J'aurais souhaité vous parler de tout ce que m'a inspiré la Foire de Francfort, évoquer avec vous l'épineuse question des œuvres orphelines, suivie au ministère par la Direction du Livre et de la Lecture, mais j'ai déjà été bien long et je voudrais pour finir vous dire quelques mots sur des questions qui vous préoccupent personnellement, et ne sont pas sans lien avec ce qui précède, celles de votre statut social et fiscal.

C'est, là aussi, une question cruciale. C'est pourquoi, dans la continuité de la création d'un régime de retraite complémentaire spécifique pour les écrivains et traducteurs, puis de son extension récente aux illustrateurs, j'ai demandé au Directeur du livre et de la lecture de me faire des propositions visant à améliorer la situation des auteurs.

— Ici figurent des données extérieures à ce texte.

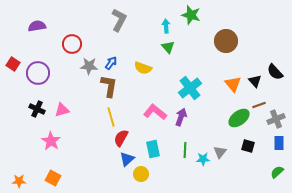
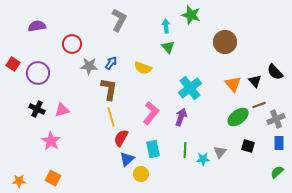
brown circle: moved 1 px left, 1 px down
brown L-shape: moved 3 px down
pink L-shape: moved 4 px left, 1 px down; rotated 90 degrees clockwise
green ellipse: moved 1 px left, 1 px up
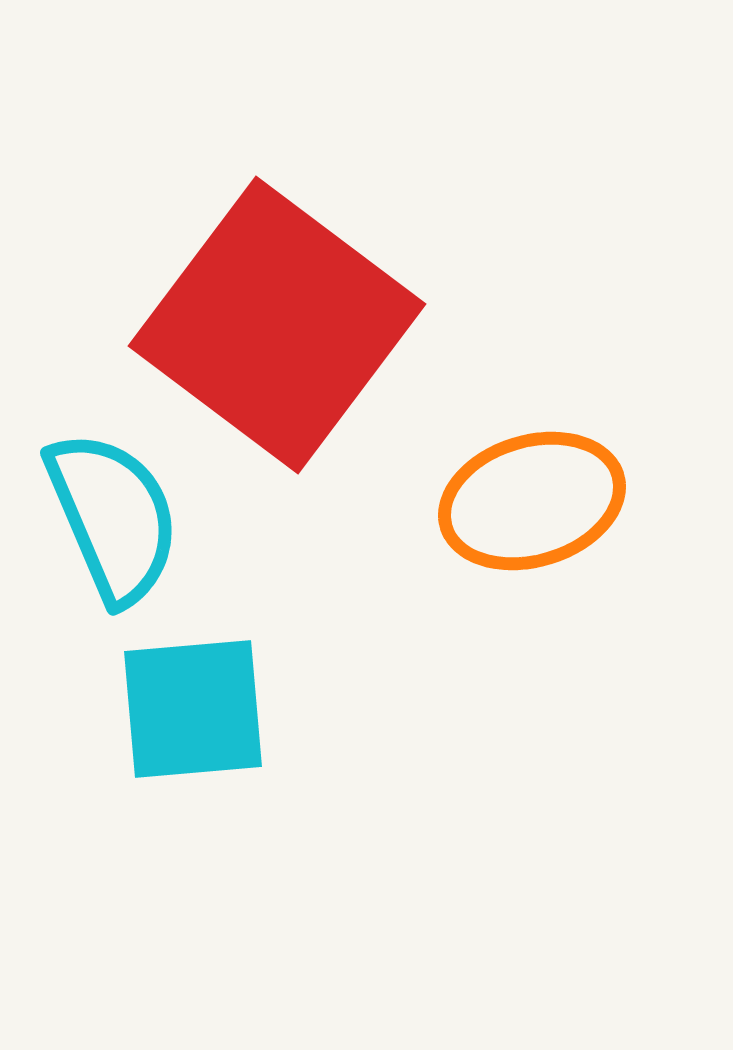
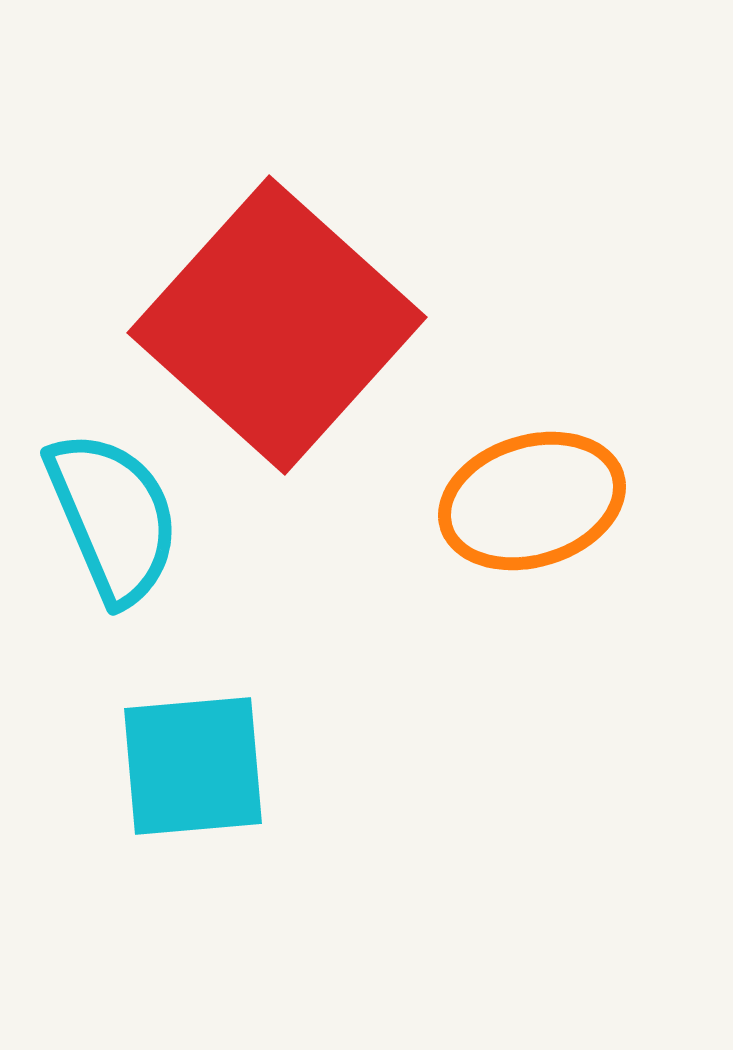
red square: rotated 5 degrees clockwise
cyan square: moved 57 px down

Le travail entamé sur les revenus accessoires des auteurs doit être mené à son terme le plus rapidement et le plus sérieusement possible, car il en va pour certains de la possibilité même d'exercer le métier d'écrivain.

Dans ce cadre, je souhaite qu'une étude soit menée dans les prochains mois sur les résidences d'écrivain, afin de développer des partenariats entre les auteurs et les collectivités ou les institutions, dans un juste équilibre entre création et médiation.

Je souhaite également que soient mises à l'étude la possibilité, pour les auteurs de l'écrit, de bénéficier de franchises fiscales, à l'instar de ce qui existe aujourd'hui pour les artistes plasticiens, les musiciens ou les journalistes.

Le Salon du Livre de 2010 sera exceptionnellement, pour célébrer ses trente ans, consacré non pas à un pays étranger, mais aux auteurs français. Ce sera donc votre salon et il me semblerait bien normal qu'il soit aussi, autant que possible, le lieu de restitution de nos travaux, non pas « sur auteurs », mais tout au moins sur, et pour les auteurs.

Car je reste persuadé qu'à l'heure de la révolution numérique, la culture de l'écrit est encore le premier garant de notre ouverture sur la complexité du monde et que, pour parodier le Livre, « au commencement - c'est-à-dire à la base de tout - était l'auteur ».